In its motion to dismiss, the school argues that “[p]laintiffs fail to specify any aspect of any credit transaction that they allege is discriminatory based on race (or any other protected class under the [ECOA]) and fail to identify any specific loan term that they allege was unfair or predatory, let alone unfair or predatory based on race.”

In challenging the school’s argument in its Statement of Interest, the CFPB points to the ECOA language that prohibits discrimination “with respect to any aspect of a credit transaction.”  Based on this language, the CFPB argues that “even where loan terms are not themselves unfair or predatory, a plaintiff may still proceed with a discriminatory targeting claim because, contrary to Defendants’ suggestion otherwise, ECOA covers every aspect of a credit transaction, not just the loan terms in the four corners of the contract.”  According to the CFPB, by alleging “that HIS misrepresented program requirements-and consequently, the length, and therefore the cost of the program-to convince students to take out credit to pay for tuition for the nursing program,” the plaintiffs had identified ‘an aspect of a credit transaction’ with respect to which HCI discriminatorily targeted them and have accordingly stated a claim under the ECOA.”

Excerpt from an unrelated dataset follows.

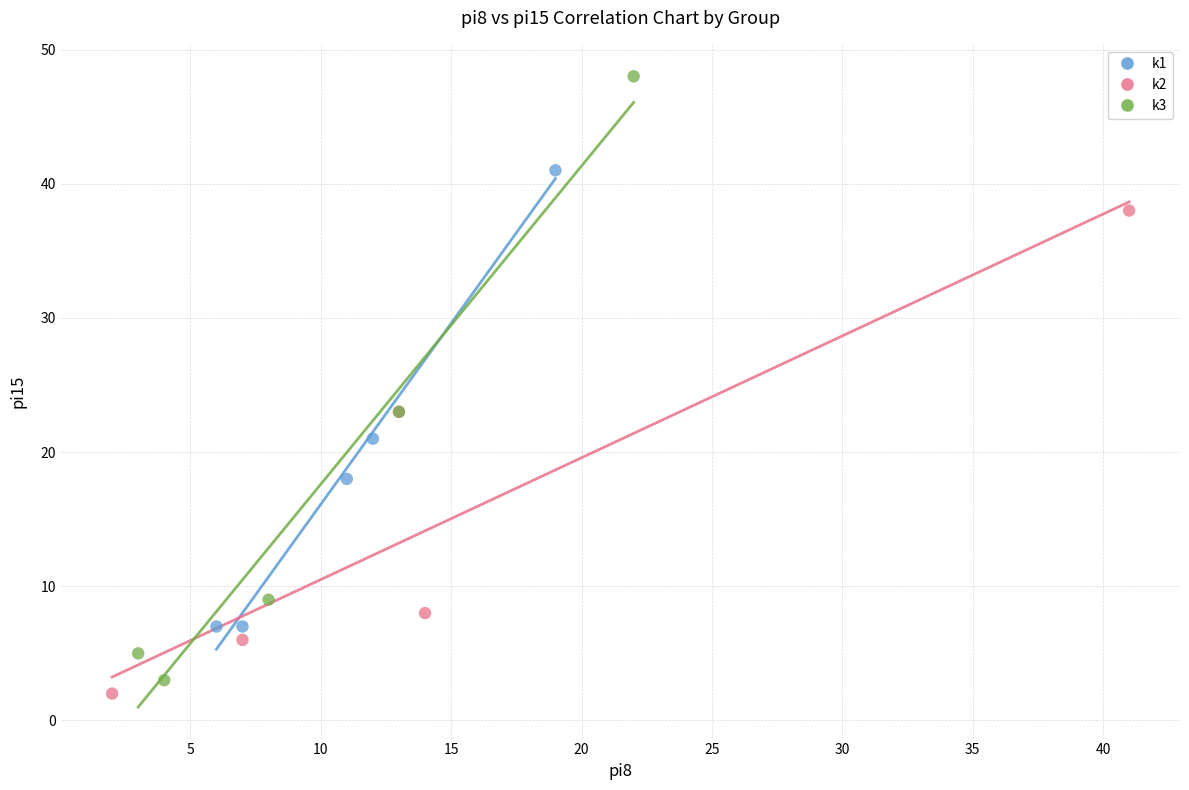

Which series contains the highest Y value?

k3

The CFPB’s attempt to extend the ECOA to redlining was recently rejected by a federal district court in Townstone Mortgage, with the court holding that ECOA protections only apply to “applicants.”  The CFPB has appealed that decision to the U.S. Court of Appeals for the Seventh Circuit.  The CFPB’s Statement of Interest represents another attempt by the CFPB to extend the ECOA beyond its terms, in this case through an expansive reading of what is “any aspect of a credit transaction.”